Jim Cole, a well known lobbyist in the statehouse for the Colorado Oil & Gas Association, said his group was discussing the bill, saying the industry’s long-term future in employing workers in rural Colorado was uncertain given the current low price of oil and natural gas.

“We don’t have a position on it, but I just wanted to make you aware we are looking at this bill in light of sustained oil prices,” Cole told the committee. “At $50 (a barrel) oil, who knows what’s going to happen, and it may be an opportunity to help support some of the basins if they are impacted.”

Regardless, the three Republicans on the committee thanked Donovan for carrying the bill, but said they would be voting against it, giving no reason as to why.

“Those voices were ignored in the hearing,” Donovan said. “Partisan politics won (Tuesday) and rural Colorado lost.

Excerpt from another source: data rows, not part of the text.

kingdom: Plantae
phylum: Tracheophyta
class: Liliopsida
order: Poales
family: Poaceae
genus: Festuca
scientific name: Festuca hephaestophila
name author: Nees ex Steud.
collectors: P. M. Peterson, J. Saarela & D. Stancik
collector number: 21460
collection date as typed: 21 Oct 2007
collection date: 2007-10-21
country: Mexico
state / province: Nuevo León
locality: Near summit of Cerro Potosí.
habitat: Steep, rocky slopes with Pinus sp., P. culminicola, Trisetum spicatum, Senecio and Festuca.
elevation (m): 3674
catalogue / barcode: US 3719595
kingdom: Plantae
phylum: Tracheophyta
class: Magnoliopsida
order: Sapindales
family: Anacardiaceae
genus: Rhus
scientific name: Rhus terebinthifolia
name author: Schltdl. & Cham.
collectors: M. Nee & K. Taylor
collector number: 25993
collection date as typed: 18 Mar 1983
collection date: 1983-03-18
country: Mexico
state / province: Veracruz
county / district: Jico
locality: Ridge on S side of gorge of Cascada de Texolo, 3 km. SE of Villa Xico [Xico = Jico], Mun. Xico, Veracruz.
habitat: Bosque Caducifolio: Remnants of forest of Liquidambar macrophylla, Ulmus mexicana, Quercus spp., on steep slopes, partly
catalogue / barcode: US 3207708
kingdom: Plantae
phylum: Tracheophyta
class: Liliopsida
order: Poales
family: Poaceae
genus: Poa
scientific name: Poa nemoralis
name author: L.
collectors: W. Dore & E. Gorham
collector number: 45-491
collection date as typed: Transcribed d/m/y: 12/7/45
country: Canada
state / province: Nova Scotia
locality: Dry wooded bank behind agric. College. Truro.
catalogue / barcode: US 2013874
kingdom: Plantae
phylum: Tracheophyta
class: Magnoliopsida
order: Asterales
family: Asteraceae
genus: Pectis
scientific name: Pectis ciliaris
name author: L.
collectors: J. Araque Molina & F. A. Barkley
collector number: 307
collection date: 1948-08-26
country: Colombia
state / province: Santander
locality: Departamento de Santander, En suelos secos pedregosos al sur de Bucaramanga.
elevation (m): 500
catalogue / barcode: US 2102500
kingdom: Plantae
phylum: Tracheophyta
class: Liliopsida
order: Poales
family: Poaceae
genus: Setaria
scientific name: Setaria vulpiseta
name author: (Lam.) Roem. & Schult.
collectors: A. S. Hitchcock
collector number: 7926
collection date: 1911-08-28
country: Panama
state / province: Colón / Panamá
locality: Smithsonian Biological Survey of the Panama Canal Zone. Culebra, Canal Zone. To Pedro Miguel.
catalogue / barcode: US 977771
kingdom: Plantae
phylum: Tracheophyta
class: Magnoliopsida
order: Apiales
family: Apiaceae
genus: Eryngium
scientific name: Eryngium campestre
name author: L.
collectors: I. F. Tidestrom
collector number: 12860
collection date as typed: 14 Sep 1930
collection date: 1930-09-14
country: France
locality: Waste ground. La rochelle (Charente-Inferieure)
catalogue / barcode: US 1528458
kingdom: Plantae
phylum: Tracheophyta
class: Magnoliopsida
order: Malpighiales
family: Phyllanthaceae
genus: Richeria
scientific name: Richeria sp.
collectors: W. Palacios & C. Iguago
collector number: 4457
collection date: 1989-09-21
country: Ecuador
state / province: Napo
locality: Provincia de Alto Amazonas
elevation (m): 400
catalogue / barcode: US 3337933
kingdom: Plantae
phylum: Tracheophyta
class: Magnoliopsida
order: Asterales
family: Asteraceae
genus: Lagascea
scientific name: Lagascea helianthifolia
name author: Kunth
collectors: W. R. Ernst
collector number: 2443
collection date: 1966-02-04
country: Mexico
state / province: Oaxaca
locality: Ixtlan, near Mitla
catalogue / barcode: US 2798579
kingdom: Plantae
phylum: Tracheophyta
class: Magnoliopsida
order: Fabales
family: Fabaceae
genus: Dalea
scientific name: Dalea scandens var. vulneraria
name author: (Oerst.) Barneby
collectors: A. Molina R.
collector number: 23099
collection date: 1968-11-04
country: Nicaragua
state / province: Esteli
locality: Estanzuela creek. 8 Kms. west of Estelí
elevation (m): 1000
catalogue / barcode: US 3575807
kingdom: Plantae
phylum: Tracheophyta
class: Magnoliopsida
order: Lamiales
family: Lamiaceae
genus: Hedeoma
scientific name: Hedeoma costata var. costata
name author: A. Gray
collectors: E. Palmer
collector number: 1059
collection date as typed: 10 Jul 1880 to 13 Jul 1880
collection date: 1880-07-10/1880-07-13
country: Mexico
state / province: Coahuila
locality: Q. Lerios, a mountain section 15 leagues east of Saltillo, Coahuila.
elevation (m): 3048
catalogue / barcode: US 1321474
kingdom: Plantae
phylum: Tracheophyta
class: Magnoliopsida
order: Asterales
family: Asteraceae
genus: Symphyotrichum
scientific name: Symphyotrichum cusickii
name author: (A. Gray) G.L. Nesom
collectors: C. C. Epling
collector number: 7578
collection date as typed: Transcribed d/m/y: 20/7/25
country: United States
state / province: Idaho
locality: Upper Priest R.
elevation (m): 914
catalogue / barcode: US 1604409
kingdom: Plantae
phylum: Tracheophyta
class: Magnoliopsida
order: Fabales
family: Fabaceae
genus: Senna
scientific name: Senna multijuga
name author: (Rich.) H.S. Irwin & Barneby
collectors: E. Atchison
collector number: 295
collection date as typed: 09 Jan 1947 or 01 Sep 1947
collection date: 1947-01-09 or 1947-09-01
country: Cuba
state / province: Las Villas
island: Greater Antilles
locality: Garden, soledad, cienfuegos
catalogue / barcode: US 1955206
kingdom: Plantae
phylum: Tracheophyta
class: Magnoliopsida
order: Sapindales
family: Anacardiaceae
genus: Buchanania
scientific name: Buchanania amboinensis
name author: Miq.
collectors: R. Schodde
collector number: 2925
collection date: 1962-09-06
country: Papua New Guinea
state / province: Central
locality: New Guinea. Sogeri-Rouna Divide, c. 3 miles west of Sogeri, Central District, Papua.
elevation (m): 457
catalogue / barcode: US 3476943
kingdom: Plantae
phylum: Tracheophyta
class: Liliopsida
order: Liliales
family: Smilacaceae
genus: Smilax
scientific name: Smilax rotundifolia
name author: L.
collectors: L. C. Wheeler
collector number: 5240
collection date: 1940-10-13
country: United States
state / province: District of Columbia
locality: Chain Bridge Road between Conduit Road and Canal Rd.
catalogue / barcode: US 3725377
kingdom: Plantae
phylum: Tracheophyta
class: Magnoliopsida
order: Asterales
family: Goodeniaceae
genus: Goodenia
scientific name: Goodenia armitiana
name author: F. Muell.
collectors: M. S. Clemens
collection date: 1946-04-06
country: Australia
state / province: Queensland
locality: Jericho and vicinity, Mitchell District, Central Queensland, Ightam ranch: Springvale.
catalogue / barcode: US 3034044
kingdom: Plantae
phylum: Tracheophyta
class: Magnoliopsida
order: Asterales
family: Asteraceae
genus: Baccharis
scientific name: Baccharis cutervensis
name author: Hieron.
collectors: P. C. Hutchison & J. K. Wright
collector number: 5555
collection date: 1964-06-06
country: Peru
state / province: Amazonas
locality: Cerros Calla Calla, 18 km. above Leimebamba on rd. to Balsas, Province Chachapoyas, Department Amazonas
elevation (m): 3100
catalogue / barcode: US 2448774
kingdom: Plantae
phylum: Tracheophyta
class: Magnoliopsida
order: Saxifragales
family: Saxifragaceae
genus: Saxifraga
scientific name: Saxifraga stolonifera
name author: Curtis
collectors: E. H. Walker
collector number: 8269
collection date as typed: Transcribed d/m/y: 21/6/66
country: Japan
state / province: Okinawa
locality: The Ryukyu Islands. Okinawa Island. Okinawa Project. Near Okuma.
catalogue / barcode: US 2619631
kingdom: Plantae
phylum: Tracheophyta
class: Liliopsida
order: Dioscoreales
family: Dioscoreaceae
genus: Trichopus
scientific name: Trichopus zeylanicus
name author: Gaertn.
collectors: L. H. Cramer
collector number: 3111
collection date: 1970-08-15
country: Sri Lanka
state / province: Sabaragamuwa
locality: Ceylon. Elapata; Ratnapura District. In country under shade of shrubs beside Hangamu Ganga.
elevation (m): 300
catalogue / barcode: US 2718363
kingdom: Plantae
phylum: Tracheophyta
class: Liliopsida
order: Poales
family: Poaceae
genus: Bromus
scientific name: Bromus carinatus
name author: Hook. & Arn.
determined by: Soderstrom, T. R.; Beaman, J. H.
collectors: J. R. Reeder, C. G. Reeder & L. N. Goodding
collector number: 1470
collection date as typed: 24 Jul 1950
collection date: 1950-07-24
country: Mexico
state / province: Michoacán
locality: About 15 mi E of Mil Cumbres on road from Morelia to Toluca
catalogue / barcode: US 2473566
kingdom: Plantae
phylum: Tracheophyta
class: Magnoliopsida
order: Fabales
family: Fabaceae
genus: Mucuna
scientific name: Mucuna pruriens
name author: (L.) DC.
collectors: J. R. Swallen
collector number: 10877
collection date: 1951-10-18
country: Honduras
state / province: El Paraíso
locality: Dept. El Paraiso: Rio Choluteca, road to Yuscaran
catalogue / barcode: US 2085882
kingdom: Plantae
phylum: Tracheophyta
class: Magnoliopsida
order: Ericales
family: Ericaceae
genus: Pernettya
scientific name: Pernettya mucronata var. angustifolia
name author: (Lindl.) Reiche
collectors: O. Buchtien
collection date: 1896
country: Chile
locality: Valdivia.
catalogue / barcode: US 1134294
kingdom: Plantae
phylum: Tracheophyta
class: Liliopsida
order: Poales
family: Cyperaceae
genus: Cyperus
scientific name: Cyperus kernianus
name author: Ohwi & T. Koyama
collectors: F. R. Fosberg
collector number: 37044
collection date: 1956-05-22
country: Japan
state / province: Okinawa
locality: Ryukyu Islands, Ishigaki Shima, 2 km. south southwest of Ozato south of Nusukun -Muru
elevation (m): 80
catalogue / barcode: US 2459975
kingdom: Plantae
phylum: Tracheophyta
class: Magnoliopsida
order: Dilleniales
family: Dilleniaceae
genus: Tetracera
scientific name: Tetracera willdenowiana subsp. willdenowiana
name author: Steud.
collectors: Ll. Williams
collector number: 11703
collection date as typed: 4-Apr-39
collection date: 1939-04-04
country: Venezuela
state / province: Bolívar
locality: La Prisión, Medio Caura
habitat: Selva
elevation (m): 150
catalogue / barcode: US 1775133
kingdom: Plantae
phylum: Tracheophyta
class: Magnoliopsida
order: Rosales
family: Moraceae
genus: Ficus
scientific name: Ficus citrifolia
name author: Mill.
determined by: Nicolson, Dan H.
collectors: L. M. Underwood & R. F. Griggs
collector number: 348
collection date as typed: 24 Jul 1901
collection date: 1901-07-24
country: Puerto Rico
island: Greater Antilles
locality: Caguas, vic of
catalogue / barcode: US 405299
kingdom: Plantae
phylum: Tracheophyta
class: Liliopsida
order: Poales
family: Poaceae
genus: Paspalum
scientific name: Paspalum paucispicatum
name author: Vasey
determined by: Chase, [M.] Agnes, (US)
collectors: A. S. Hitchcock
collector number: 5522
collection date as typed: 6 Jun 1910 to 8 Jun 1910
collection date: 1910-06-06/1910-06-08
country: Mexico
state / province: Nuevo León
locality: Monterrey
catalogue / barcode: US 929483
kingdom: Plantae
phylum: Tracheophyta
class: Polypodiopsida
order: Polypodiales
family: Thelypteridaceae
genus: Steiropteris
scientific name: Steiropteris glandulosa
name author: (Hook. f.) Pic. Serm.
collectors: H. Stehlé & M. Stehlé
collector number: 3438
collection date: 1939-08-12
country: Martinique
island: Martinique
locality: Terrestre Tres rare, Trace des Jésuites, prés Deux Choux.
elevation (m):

People have dedicated their lives to these rural communities, and they deserve a fair shot at preserving them.”

Donovan won a hotly contested race last fall for her Senate district, which includes Delta County.

In an interview after the hearing, Sen. Ray Scott, R-Grand Junction and chairman of the five-member panel, said it would cost too much, but then said it didn’t go far enough in helping more of rural Colorado.

He then couldn’t explain how expanding the bill would make it better without costing even more, but denied that politics was involved.

Sen. Jerry Sonnenberg, R-Sterling and a member of the panel, had drafted an amendment to the bill to use severance tax dollars to pay for it, but declined to offer the change when the time came during the committee hearing to consider amendments.

Half of all severance tax revenues go to helping communities impacted by mineral extraction, such as coal in Delta County.

Just before voting on the measure, Scott put the hearing in a brief recess and walked into the hallway with Sonnenberg to discuss the bill in a private meeting. The two immediately returned and announced they wouldn’t be supporting the measure, but didn’t say why.

“I wanted to understand why he pulled the amendment,” Scott said of his private meeting with Sonnenberg. “We needed that amendment on there to pass the bill. There’s a lot of things I could have done, but I didn’t. The bill didn’t pass on its merits.”

Scott, however, refused to say why he didn’t offer the amendment himself. As chairman, he had the power to do so.

Regardless, Donovan said she isn’t done with the idea of helping rural Colorado.

She has another measure aimed at something similar that she’s sponsoring with House Republicans, including Rep. Yeulin Willett, R-Grand Junction.

That measure, HB1177 introduced just last week, would create a Rural Economic Development Initiative Grant Program to help diversify the economies in rural parts of the state.

If approved, the measure would provide up to $3 million in grants a year to help up to 30 of the most highly economically distressed areas of the state.